The brilliance of Raphael is shown with his interleaving of these greats philosophers with the greatest artist till his time. This was Raphael’s way of saying that the art form is just as important as the scientific form. Plato is portrait as having da Vinci’s face while the students around Euclid are various artists of his time. Euclid himself has Bramante’s face. Michelangelo, sitting on the marble stairs at thebottom left is represented by Heracitus. Raphael himself is depicted on the extreme right, along with his friend Sodoma.

Heracitus with Michaelangelo's Face
Heracitus with Michaelangelo’s Face

Raphael
Raphael

A close inspection shows that the liberal arts are on the same level as the fine arts. This is Raphael’s way of saying that both of them are on the same footing and thus, deserve the same treatment.

The building on the background is St.
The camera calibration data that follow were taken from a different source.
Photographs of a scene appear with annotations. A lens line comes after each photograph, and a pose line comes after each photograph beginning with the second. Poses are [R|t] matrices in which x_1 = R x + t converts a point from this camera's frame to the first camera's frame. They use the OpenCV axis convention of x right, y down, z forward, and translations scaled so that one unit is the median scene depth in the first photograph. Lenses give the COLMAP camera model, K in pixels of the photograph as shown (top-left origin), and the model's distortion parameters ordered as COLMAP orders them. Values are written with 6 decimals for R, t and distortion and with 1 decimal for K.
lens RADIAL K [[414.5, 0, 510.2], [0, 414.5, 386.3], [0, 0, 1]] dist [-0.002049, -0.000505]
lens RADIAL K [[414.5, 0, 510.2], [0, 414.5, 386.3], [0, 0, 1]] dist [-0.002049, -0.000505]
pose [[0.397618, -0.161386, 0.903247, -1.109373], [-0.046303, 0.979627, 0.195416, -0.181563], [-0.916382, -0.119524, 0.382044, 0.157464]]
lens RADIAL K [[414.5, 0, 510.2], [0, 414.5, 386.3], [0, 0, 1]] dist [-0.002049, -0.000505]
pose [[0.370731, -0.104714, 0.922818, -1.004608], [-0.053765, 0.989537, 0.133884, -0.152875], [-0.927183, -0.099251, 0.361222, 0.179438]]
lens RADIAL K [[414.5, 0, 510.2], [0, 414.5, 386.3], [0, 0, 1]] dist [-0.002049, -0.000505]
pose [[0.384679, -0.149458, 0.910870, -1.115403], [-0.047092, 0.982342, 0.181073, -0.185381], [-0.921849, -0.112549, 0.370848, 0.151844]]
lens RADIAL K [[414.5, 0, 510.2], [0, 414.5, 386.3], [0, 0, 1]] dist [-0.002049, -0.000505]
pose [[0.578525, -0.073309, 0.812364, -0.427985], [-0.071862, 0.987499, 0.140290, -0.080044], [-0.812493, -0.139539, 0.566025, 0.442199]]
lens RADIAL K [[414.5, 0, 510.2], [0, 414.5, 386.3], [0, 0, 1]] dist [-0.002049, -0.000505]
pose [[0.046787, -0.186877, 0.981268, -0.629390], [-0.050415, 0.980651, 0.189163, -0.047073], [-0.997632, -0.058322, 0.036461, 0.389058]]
Peter’s Basilica, which was being constructed by Bramante at that time. Although grand and intricate, it does not overshadow the figures in the painting, but blends with them in grace and harmony.

Raphael painted the School of Athens in the style of a fresco, meaning wetting a piece of plaster and painting over it immediately before it dries. This left absolutely no room for error and is an indication of Raphael’s genius. The painting is done in a pyramidical composition, where all the lines converge between Plato’s and Aristotle’s heads. He mostly uses the natural colours of brown and gray . Earthly tones are depicted in orange and blue. Raphael’s use of colors portrays the solemnity of the painting.
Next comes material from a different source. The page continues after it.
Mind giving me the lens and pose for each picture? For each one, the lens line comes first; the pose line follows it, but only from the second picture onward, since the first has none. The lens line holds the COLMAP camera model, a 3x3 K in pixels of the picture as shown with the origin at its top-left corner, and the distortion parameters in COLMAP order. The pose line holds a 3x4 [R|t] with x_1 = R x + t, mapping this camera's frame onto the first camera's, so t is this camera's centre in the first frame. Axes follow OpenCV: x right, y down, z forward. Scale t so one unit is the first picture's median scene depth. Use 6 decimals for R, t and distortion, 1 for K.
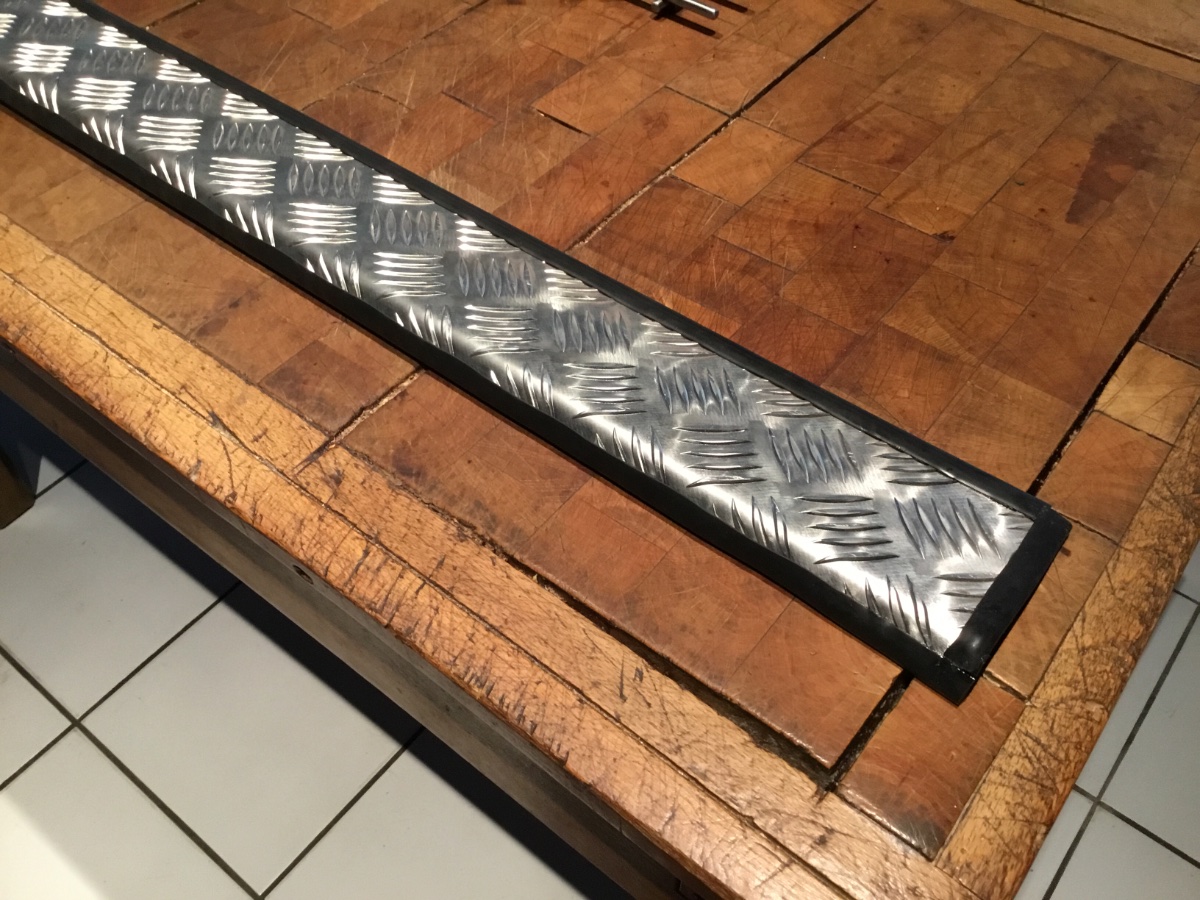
lens RADIAL K [[1067.4, 0, 634.3], [0, 1067.4, 449.3], [0, 0, 1]] dist [0.043013, -0.007349]
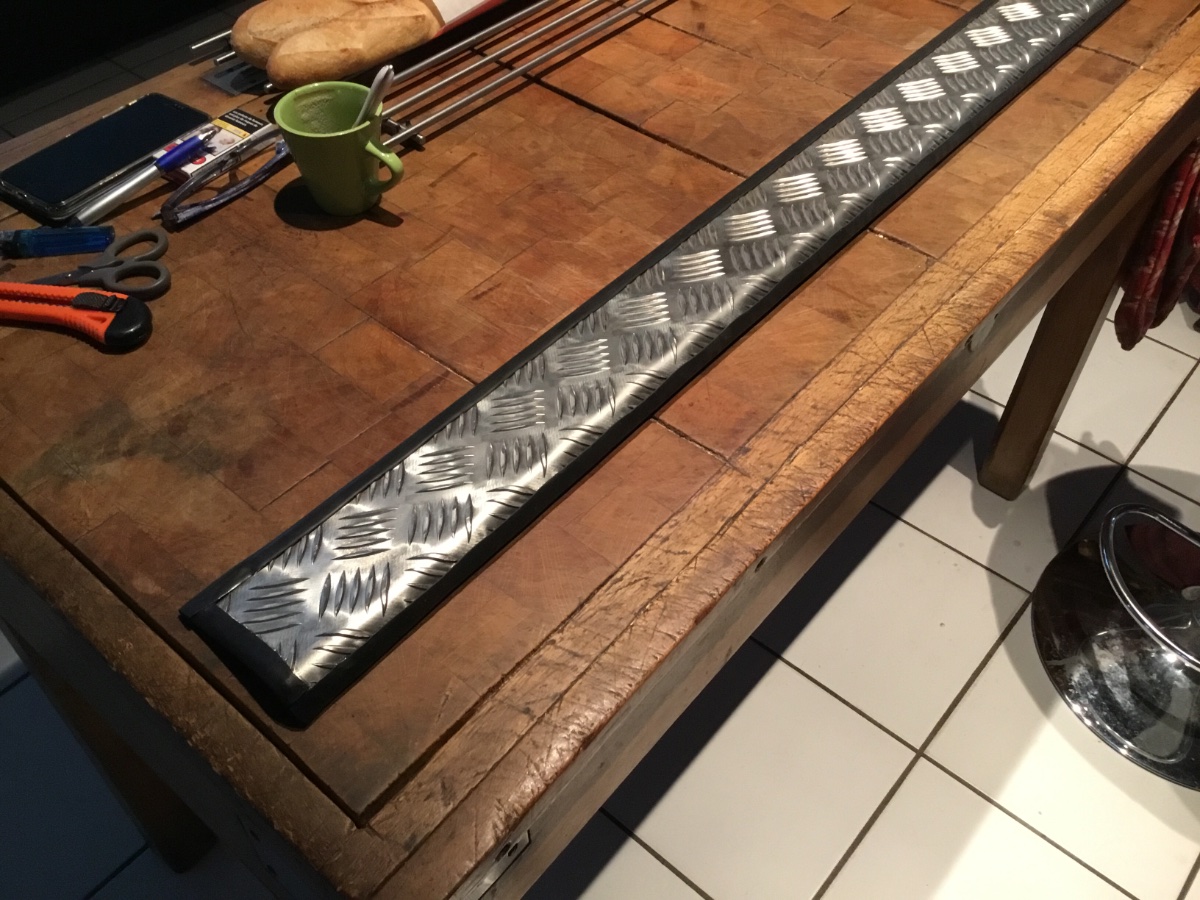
lens RADIAL K [[1067.4, 0, 634.3], [0, 1067.4, 449.3], [0, 0, 1]] dist [0.043013, -0.007349]
pose [[0.036686, -0.740667, 0.670870, -1.646231], [0.775869, 0.444212, 0.448000, -0.986457], [-0.629827, 0.504072, 0.590956, 0.604862]]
Raphael makes extensive use of perspective in this painting. the clothing on the figures gives them a sense of bulk and substance. All the characters are shown to be doing something, which gives the whole painting a sense of motion and intellect.

The light in this painting is coming from many different openings in the roof. It comes from the distant vanishing point, and the opening above Plato and Aristotle. It is also coming from the openings on the left and right sides. The people in the front right and left of the painting are in shadow and the people get brighter the closer to the center they are.

Although the painting seems crowded in some parts (especially around Plato and Aristotle) Raphael creates a great sense of space. He has a vanishing point so the painting looks like it goes back forever. He also paints the figures in the foreground larger than the rest which adds to the sense of space.

Raphael is out of favor today; his work seems too perfect, too faultless for our slipshod age. Yet these great icons of human beauty can never fail to stir us: his Vatican murals can stand fearlessly beside the Sistine ceiling. The School of Athens, for example, monumentally immortalizing the great philosophers, is unrivalled in its classic grace. Raphael’s huge influence on successive artists is all the more impressive considering his short life (He died at the age of 37 with fatigue, after having spent too many successive late nights with women).

Having said that, It must have been phenomenal to have Michelangelo, painting the Sistine Chapel, Bramante, raising domes and colonnades and Leonardo da Vinci, prowling the corridors and looking for work, as one’s close neighbors. Julius II was a very lucky man.